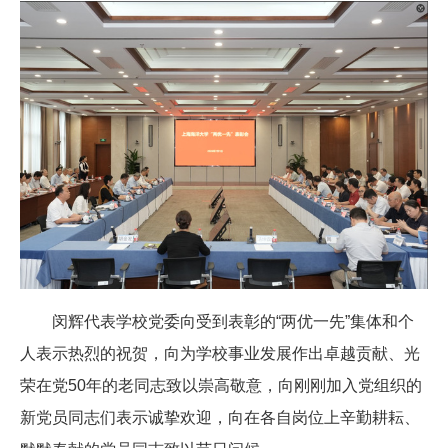
闵辉代表学校党委向受到表彰的“两优一先”集体和个
人表示热烈的祝贺，向为学校事业发展作出卓越贡献、光
荣在党50年的老同志致以崇高敬意，向刚刚加入党组织的
新党员同志们表示诚挚欢迎，向在各自岗位上辛勤耕耘、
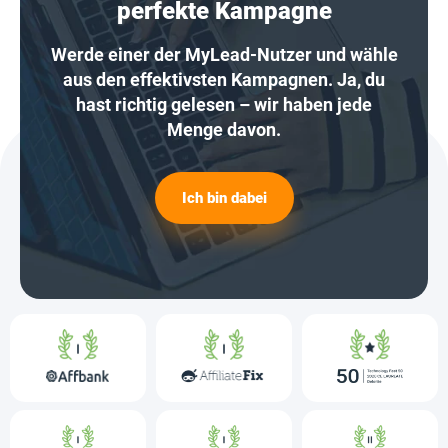
perfekte Kampagne
Werde einer der MyLead-Nutzer und wähle
aus den effektivsten Kampagnen. Ja, du
hast richtig gelesen – wir haben jede
Menge davon.
Ich bin dabei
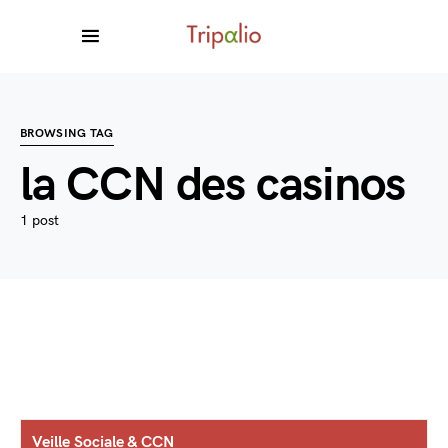
BROWSING TAG
la CCN des casinos
1 post
Veille Sociale & CCN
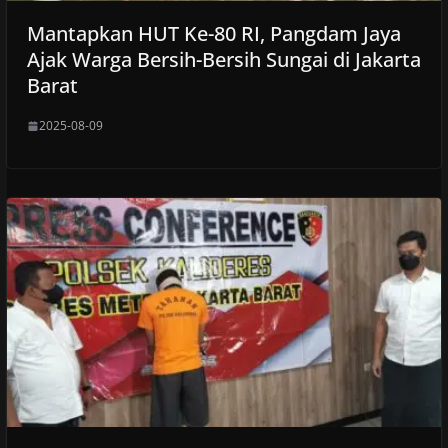
Mantapkan HUT Ke-80 RI, Pangdam Jaya
Ajak Warga Bersih-Bersih Sungai di Jakarta
Barat
2025-08-09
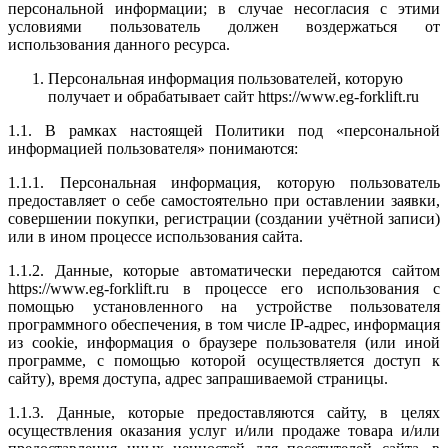
персональной информации; в случае несогласия с этими
условиями пользователь должен воздержаться от
использования данного ресурса.
Персональная информация пользователей, которую
получает и обрабатывает сайт https://www.eg-forklift.ru
1.1. В рамках настоящей Политики под «персональной
информацией пользователя» понимаются:
1.1.1. Персональная информация, которую пользователь
предоставляет о себе самостоятельно при оставлении заявки,
совершении покупки, регистрации (создании учётной записи)
или в ином процессе использования сайта.
1.1.2. Данные, которые автоматически передаются сайтом
https://www.eg-forklift.ru в процессе его использования с
помощью установленного на устройстве пользователя
программного обеспечения, в том числе IP-адрес, информация
из cookie, информация о браузере пользователя (или иной
программе, с помощью которой осуществляется доступ к
сайту), время доступа, адрес запрашиваемой страницы.
1.1.3. Данные, которые предоставляются сайту, в целях
осуществления оказания услуг и/или продаже товара и/или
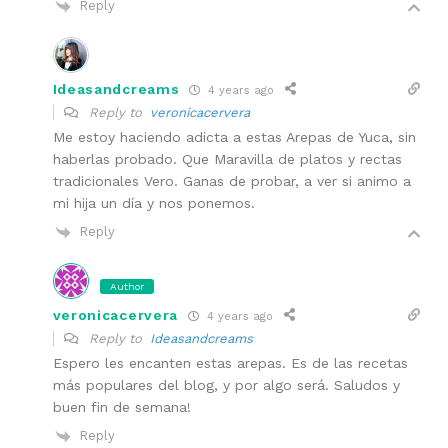
Reply
Ideasandcreams
4 years ago
Reply to
veronicacervera
Me estoy haciendo adicta a estas Arepas de Yuca, sin
haberlas probado. Que Maravilla de platos y rectas
tradicionales Vero. Ganas de probar, a ver si animo a
mi hija un día y nos ponemos.
Reply
Author
veronicacervera
4 years ago
Reply to
Ideasandcreams
Espero les encanten estas arepas. Es de las recetas
más populares del blog, y por algo será. Saludos y
buen fin de semana!
Reply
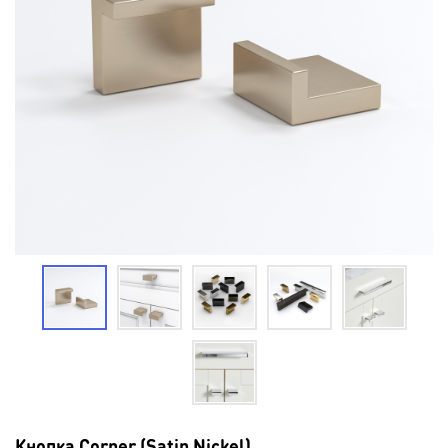
Кнопка Corner (Satin Nickel)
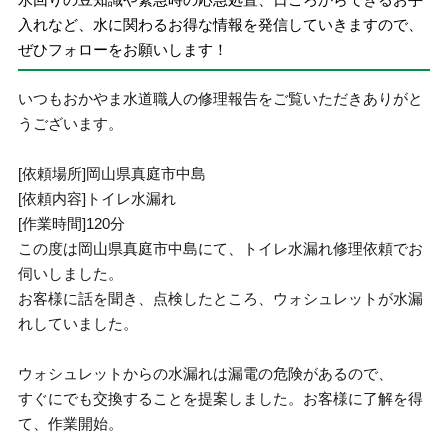
入れなど、水に関わるお得な情報を発信していきますので、
ぜひフォローをお願いします！
いつもおかやま水道職人の修理報告をご覧いただきありがと
うございます。
[依頼場所]岡山県真庭市中島
[依頼内容]トイレ水漏れ
[作業時間]120分
この度は岡山県真庭市中島にて、トイレ水漏れ修理依頼でお
伺いしました。
お客様に話を聞き、点検したところ、ウォシュレットが水漏
れしていました。
ウォシュレットからの水漏れは漏電の危険があるので、
すぐにでも交換することを提案しました。お客様に了解を得
て、作業開始。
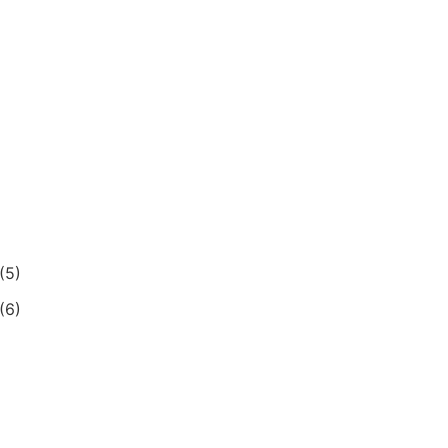
(5)
(6)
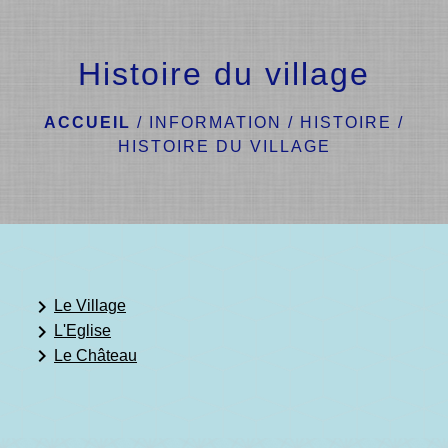
menu
Histoire du village
ACCUEIL
/
INFORMATION / HISTOIRE
/
HISTOIRE DU VILLAGE
keyboard_arrow_right
Le Village
keyboard_arrow_right
L'Eglise
keyboard_arrow_right
Le Château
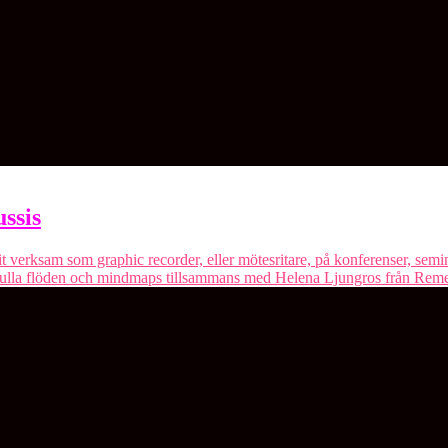
ssis
rit verksam som graphic recorder, eller mötesritare, på konferenser, se
lekfulla flöden och mindmaps tillsammans med Helena Ljungros från R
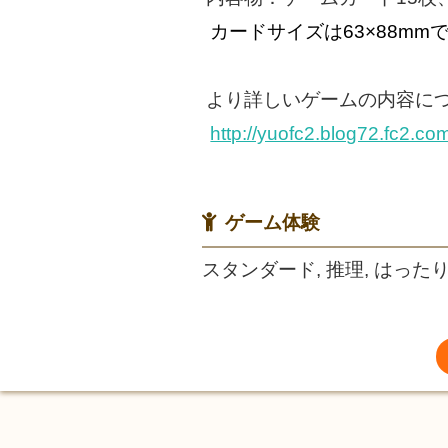
カードサイズは63×88mm
より詳しいゲームの内容に
http://yuofc2.blog72.fc2.co
ゲーム体験
スタンダード, 推理, はった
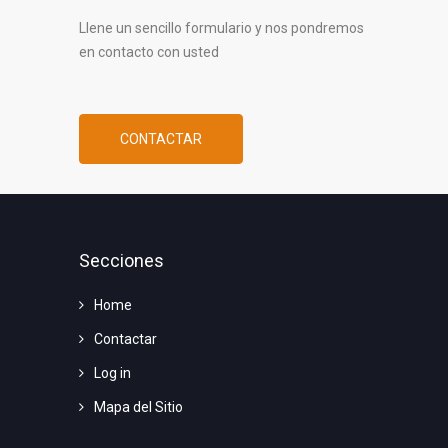
Llene un sencillo formulario y nos pondremos
en contacto con usted
CONTACTAR
Secciones
Home
Contactar
Log in
Mapa del Sitio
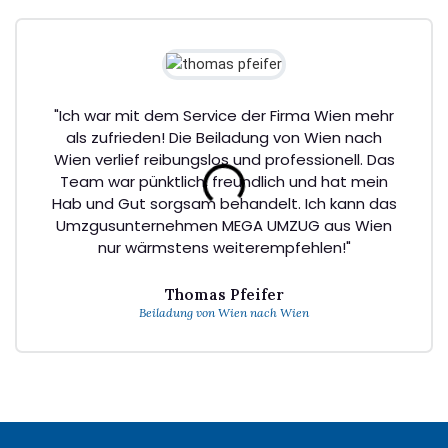
"Ich war mit dem Service der Firma Wien mehr
als zufrieden! Die Beiladung von Wien nach
Wien verlief reibungslos und professionell. Das
Team war pünktlich, freundlich und hat mein
Hab und Gut sorgsam behandelt. Ich kann das
Umzgusunternehmen MEGA UMZUG aus Wien
nur wärmstens weiterempfehlen!"
Thomas Pfeifer
Beiladung von Wien nach Wien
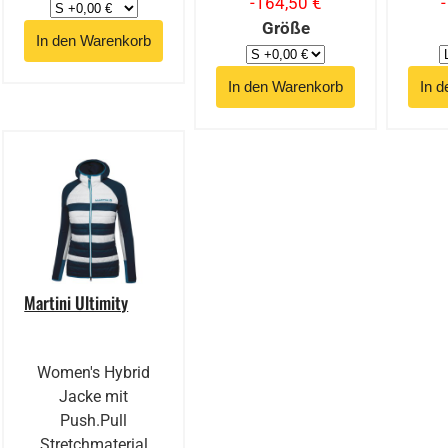
-164,50 €
Größe
Martini Ultimity
Women's Hybrid
Jacke mit
Push.Pull
Stretchmaterial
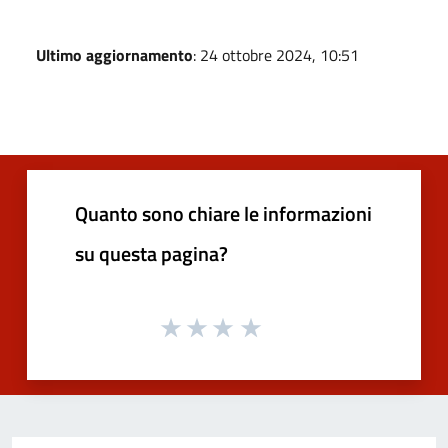
Ultimo aggiornamento
: 24 ottobre 2024, 10:51
Quanto sono chiare le informazioni
su questa pagina?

= = = =

Task statement:
Report each line of the rows above that contains the word "персональной", copying each such line in full.

Response box:
персональной информации; в случае несогласия с этими
1.1. В рамках настоящей Политики под «персональной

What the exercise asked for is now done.